Guerreros que escucháis mi voz, vosotros que iréis a la guerra, regocijaos,
porque estáis tomando una guerra legítima… Armaos con la espada de los Macabeos
e id a defender la casa de Israel que es la hija del Señor de los Ejércitos.
Ya no es asunto de vengar las injurias hechas a los hombres, sino aquellas que
son hechas a Dios. Ya no es cuestión de atacar una ciudad o un castillo, sino
de conquistar los Santos Lugares. Si triunfáis, las bendiciones del cielo y los
reinos de Asia serán vuestra recompensa. Si sucumbís, alcanzaréis la gloria en
la misma Tierra donde Jesucristo murió, y Dios no olvidará que os vio en la
Santa Milicia.
No os quedéis cobardemente en vuestros hogares con los afectos y sentimientos
profanos. Soldados de Dios, no escuchéis nada sino los lamentos de Dios. Romped
todos vuestros lazos terrenales y recordad que el Señor dijo: ‘El que ama a su
padre o a su madre más que a mí, no es digno de mí… Y todo aquel que abandone
sus casas, o hermanos, o hermanas, o padre, o madre, o esposa, o hijos, o
tierras por mi nombre, recibirá el ciento por uno y heredará la vida eterna.
He aquí que hoy se cumple en vosotros la promesa del Señor que dijo que donde
sus discípulos se reúnen en su nombre, Él estará en medio de ellos. Si el
Salvador del mundo está ahora entre vosotros, si fue Él quien inspiró lo que yo
acabo de escuchar, fue Él quien ha sacado de vosotros este grito de guerra,
‘¡Dios lo quiere!,’ y dejó que fuese lanzado en todas partes como testigos de
la presencia del Señor Dios de los Ejércitos!

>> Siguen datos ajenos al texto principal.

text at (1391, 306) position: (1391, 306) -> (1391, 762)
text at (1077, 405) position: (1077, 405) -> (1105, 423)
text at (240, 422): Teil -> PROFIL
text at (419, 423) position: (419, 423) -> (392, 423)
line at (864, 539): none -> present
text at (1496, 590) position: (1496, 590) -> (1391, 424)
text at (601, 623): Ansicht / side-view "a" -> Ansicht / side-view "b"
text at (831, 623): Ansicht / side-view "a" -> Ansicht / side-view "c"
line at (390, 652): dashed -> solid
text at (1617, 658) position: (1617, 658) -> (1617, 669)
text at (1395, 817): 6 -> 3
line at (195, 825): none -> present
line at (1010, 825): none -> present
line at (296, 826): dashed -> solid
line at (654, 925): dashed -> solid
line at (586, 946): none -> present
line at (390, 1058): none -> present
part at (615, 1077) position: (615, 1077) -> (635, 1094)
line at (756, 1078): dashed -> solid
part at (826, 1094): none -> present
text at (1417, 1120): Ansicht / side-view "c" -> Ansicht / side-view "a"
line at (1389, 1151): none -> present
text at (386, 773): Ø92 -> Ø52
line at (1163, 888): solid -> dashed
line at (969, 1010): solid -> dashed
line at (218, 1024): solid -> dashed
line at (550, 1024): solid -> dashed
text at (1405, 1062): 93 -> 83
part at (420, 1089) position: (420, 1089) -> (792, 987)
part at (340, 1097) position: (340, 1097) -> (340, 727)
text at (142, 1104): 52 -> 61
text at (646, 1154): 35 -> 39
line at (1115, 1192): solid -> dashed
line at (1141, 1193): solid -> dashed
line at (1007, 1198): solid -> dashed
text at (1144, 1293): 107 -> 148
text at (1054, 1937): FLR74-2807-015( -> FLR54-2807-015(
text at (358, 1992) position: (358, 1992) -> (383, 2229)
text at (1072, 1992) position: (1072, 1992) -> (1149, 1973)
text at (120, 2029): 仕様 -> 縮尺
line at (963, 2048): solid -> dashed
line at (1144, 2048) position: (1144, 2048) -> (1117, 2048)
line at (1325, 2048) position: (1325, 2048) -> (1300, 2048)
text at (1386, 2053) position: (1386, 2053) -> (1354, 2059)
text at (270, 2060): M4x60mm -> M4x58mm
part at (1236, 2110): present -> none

Es el mismo Jesucristo que deja su Sepulcro y os presenta su Cruz. Será el signo que unirá a los hijos dispersos de Israel. Levantadla sobre vuestros hombros y colocadla en vuestros pechos. Que brille en vuestras armas y banderas. Que sea para vosotros la recompensa de la victoria o la palma del martirio. Será un incesante recordatorio de que Nuestro Señor murió por nosotros y que debemos morir por Él.